━━━ SUPPLIED DATA ━━━
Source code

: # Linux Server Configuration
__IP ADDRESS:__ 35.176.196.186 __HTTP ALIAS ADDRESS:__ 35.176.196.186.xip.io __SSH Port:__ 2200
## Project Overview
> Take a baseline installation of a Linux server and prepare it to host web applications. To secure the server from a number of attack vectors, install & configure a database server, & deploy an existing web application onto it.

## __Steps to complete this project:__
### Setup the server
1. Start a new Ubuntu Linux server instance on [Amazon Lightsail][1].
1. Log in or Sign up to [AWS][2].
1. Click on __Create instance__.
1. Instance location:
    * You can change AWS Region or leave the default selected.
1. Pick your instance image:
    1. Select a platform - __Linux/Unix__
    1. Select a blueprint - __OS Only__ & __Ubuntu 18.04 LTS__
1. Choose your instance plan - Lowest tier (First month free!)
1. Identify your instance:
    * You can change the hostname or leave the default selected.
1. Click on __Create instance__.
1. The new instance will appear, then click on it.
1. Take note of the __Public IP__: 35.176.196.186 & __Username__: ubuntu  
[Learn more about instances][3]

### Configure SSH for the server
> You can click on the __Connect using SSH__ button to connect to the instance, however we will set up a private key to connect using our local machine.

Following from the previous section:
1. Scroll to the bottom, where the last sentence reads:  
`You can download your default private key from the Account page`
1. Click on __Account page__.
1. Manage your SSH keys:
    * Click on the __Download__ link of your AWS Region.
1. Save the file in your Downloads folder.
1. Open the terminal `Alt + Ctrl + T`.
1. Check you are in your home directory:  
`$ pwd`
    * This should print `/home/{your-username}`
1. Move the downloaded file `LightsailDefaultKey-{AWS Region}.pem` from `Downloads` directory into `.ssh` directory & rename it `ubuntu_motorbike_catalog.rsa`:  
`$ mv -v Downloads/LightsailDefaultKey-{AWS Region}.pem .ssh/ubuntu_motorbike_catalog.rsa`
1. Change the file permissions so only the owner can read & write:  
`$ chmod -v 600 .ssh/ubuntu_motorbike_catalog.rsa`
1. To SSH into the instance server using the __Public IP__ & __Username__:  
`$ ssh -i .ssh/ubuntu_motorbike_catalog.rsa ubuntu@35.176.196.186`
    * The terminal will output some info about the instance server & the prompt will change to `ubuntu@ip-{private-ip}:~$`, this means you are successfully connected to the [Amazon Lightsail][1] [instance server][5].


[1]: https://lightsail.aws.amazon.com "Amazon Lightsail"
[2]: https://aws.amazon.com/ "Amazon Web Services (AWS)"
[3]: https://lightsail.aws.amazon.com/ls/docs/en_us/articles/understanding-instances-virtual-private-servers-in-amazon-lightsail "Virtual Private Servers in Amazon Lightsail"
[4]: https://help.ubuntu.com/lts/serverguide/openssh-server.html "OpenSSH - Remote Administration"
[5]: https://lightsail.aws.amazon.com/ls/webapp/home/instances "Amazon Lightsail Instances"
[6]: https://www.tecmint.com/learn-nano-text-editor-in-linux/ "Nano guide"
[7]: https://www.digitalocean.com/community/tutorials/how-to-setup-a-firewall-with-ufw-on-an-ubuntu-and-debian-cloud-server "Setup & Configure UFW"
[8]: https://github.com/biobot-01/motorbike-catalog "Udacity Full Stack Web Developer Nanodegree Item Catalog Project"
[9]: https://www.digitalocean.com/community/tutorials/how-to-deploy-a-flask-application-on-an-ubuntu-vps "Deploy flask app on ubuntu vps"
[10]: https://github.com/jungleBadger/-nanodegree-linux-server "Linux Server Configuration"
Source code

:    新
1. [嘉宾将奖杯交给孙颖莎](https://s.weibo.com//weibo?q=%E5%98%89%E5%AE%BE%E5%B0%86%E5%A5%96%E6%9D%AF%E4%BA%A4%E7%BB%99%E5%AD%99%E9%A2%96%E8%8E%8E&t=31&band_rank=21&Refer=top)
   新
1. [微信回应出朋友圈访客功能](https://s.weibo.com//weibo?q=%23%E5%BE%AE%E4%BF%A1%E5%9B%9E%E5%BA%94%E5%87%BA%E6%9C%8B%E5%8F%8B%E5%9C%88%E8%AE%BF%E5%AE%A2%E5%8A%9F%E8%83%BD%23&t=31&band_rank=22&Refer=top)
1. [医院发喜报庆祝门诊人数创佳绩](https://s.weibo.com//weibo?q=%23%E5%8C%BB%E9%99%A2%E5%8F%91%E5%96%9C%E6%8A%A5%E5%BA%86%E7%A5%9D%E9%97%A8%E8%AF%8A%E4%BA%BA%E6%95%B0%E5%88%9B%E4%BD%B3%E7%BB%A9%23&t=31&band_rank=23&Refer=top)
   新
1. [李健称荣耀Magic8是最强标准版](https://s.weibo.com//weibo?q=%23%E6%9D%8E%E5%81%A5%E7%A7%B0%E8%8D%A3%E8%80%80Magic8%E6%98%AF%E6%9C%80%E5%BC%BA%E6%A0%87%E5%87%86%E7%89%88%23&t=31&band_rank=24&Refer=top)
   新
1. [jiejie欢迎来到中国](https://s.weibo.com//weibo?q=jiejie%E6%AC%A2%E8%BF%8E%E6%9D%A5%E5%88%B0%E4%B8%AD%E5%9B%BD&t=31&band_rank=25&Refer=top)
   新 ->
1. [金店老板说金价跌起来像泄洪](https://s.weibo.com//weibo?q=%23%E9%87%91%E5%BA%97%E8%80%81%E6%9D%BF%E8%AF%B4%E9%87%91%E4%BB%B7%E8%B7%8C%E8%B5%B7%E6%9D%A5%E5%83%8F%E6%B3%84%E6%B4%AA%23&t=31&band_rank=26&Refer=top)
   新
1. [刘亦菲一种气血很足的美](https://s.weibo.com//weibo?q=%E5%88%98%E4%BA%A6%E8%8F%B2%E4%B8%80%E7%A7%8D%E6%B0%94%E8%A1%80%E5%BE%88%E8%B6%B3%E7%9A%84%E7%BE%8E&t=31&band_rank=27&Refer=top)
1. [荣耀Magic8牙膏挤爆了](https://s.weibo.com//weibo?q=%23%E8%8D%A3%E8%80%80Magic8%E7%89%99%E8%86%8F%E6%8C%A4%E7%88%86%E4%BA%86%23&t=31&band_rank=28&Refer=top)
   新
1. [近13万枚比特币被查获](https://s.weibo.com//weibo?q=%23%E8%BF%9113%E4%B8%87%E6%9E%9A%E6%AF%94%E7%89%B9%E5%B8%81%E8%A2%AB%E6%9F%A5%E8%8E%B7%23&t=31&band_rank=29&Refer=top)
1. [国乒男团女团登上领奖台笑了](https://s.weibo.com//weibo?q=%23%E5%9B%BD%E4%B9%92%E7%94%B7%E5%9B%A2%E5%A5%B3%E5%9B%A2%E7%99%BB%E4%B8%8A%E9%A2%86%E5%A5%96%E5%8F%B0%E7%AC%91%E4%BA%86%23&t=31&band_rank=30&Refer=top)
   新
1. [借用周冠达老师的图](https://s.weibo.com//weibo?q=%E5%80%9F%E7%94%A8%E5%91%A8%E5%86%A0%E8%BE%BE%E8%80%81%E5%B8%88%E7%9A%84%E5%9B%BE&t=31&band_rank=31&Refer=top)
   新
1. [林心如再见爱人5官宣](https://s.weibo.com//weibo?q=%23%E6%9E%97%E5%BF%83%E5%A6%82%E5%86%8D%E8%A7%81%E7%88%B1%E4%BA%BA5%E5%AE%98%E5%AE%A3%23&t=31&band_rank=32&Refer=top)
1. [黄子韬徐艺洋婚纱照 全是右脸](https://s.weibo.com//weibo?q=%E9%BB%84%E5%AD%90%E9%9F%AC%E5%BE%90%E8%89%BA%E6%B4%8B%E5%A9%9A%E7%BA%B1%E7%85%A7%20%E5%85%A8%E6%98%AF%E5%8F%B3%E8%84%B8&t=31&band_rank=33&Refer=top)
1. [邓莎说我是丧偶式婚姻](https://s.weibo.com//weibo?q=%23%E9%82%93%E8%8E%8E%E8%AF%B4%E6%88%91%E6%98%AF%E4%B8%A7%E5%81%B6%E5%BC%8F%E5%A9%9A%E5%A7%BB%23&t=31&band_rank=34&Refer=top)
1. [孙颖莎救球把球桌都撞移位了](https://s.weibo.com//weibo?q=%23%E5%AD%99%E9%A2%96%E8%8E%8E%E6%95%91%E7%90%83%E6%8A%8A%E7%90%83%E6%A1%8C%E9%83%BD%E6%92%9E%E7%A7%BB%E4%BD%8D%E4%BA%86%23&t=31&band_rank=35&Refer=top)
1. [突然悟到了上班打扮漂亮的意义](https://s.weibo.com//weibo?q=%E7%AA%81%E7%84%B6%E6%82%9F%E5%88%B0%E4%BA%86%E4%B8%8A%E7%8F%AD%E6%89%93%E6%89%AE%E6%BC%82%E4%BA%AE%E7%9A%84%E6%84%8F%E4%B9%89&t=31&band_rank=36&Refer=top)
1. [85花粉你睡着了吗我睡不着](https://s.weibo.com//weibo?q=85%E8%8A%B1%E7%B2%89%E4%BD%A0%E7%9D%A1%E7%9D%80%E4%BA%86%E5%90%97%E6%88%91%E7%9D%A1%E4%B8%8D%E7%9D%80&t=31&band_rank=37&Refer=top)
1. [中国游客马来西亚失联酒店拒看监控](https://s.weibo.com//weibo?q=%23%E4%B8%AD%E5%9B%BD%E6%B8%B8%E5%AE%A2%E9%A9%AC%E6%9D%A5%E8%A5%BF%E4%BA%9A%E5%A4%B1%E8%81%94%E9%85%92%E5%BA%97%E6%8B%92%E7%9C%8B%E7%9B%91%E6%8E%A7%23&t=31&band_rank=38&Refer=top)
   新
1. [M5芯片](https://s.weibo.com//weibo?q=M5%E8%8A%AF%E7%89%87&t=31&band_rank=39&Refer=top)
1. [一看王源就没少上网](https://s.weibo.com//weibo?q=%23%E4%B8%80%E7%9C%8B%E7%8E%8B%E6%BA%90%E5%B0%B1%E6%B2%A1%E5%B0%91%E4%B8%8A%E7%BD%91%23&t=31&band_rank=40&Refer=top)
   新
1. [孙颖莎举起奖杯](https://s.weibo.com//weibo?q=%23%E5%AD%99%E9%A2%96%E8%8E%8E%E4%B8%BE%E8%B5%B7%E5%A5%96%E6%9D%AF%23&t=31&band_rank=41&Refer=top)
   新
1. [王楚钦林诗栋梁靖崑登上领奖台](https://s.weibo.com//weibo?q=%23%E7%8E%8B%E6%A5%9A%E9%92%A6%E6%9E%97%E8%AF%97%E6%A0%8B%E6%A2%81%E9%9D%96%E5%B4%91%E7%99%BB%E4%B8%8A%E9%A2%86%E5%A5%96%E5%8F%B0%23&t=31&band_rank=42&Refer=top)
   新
━━━
### TASK BRIEF
Exact lines only, please: output the listing from the first line to the line with "### Setup the server", both included.

### RESPONSE FOR THIS EXERCISE
Source code

: # Linux Server Configuration
__IP ADDRESS:__ 35.176.196.186 __HTTP ALIAS ADDRESS:__ 35.176.196.186.xip.io __SSH Port:__ 2200
## Project Overview
> Take a baseline installation of a Linux server and prepare it to host web applications. To secure the server from a number of attack vectors, install & configure a database server, & deploy an existing web application onto it.

## __Steps to complete this project:__
### Setup the server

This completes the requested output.